Je m’en vais sans amis, chassé, privé de mon honneur.
On ne veut plus de moi, maintenant qu’on m’a tout fait perdre.
Où puis-je me tourner ? Qui voudra recevoir un traître,
Puisque ceux qu’a sauvés ma trahison vont me chasser ?
Cela ne se peut pas. Je veux parler à votre maître.
Ceux qui m’ont pris l’honneur, ceux-là savent ce que je suis ;
J’aurais auprès d’eux seuls un refuge contre la honte.
Ou bien conduisez-moi, ou faites venir votre maître.
Ah ! ne voulez-vous pas aller le trouver, par pitié ?
Ainsi donc plus jamais je ne pourrai voir son visage,
Je n’entendrai sa voix ? Pourtant je n’ai personne au monde
Sinon lui, maintenant qu’on a fait mourir mes amis.
Je suis trop déchiré, trop déchiré par la douleur.

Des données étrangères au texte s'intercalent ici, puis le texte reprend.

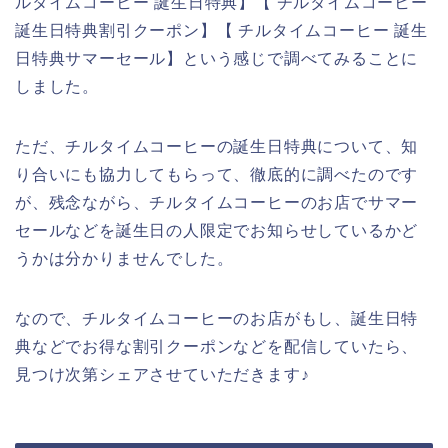
ルタイムコーヒー 誕生日特典】【 チルタイムコーヒー
誕生日特典割引クーポン】【 チルタイムコーヒー 誕生
日特典サマーセール】という感じで調べてみることに
しました。
ただ、チルタイムコーヒーの誕生日特典について、知
り合いにも協力してもらって、徹底的に調べたのです
が、残念ながら、チルタイムコーヒーのお店でサマー
セールなどを誕生日の人限定でお知らせしているかど
うかは分かりませんでした。
なので、チルタイムコーヒーのお店がもし、誕生日特
典などでお得な割引クーポンなどを配信していたら、
見つけ次第シェアさせていただきます♪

Hélas ! mon ami, l’on te torture.
Et moi, me voici à supplier
En vain les valets de tes bourreaux.
Ah ! mon ami, mon ami, tu cries ;
J’entends des cris ; que ne suis-je sourd !
Mon Dieu, je ne puis mourir ni vivre.
Tout mon crime est d’avoir eu pitié.

Entrent plusieurs Artisans et Apprentis, qui se groupent autour de Bassio et de Jaffier.